● SOURCE DOCUMENT
▶

Graphic images mandated on cigarette packs

Breathing and development issues for infants are among the ailments that can be linked to cigarettes. The U.S. Food and Drug Administration provided images of the new labels that will be on cigarette packaging in fall 2012. (June 21, 2011) Credit: AP
Grisly images that convey the dangers of smoking -- from disease-riddled lungs and rotting teeth to a corpse with stitches on its chest -- will be required on cigarette packaging and advertising by September 2012, federal officials said Tuesday.
The Food and Drug Administration released nine graphic warning labels that are to consume 50 percent of the front and back of every pack. The images include messages like "Smoking can kill you," "Cigarettes are addictive," and "Cigarettes cause fatal lung disease."
As part of a push to convince the nation's 46 million smokers to quit and to stop youngsters from starting, the new warnings are required under the Family Smoking Prevention and Tobacco Control Act approved by Congress in 2009.
FDA Commissioner Margaret Hamburg said the images, which will also appear on cigarette cartons, are true depictions of the risks smokers face. The nine images were chosen from an original group of 36.
"The Tobacco Control Act requires FDA to provide current and potential smokers with clear and truthful information about the risks of smoking," Hamburg said. "These warnings do that."
Cigarette makers have to run all nine of the warning labels on a rotating basis, federal officials said.
Patricia Folan, director of the Center for Tobacco Control at North Shore-Long Island Jewish Health System in Manhasset, applauded the move, saying the images may help convince some people to kick the habit.
But Folan said even the starkest images won't deter some hard-core smokers.
"There have been some very graphic [television] commercials about quitting smoking. Among the 6,000 patients we have had come through our program, some have said they just change the channel," she said.

◀

● ACTIVITY
In the article on graphic cigarette warnings, how much of the front and back of every pack are the new labels to take up?

● DATASET RECORDS
▶

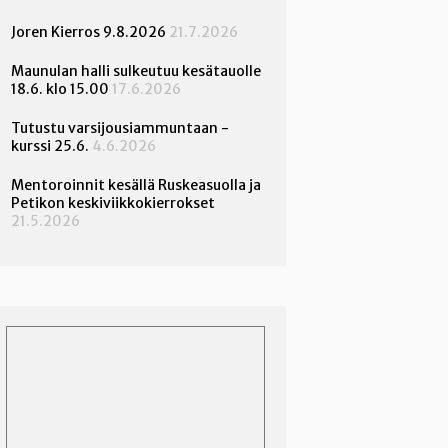
Joren Kierros 9.8.2026
21.7.2026
Maunulan halli sulkeutuu kesätauolle
18.6. klo 15.00
17.6.2026
Tutustu varsijousiammuntaan -
kurssi 25.6.
4.6.2026
Mentoroinnit kesällä Ruskeasuolla ja
Petikon keskiviikkokierrokset
21.5.2026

◀

● RESULT OF THE TASK
50 percent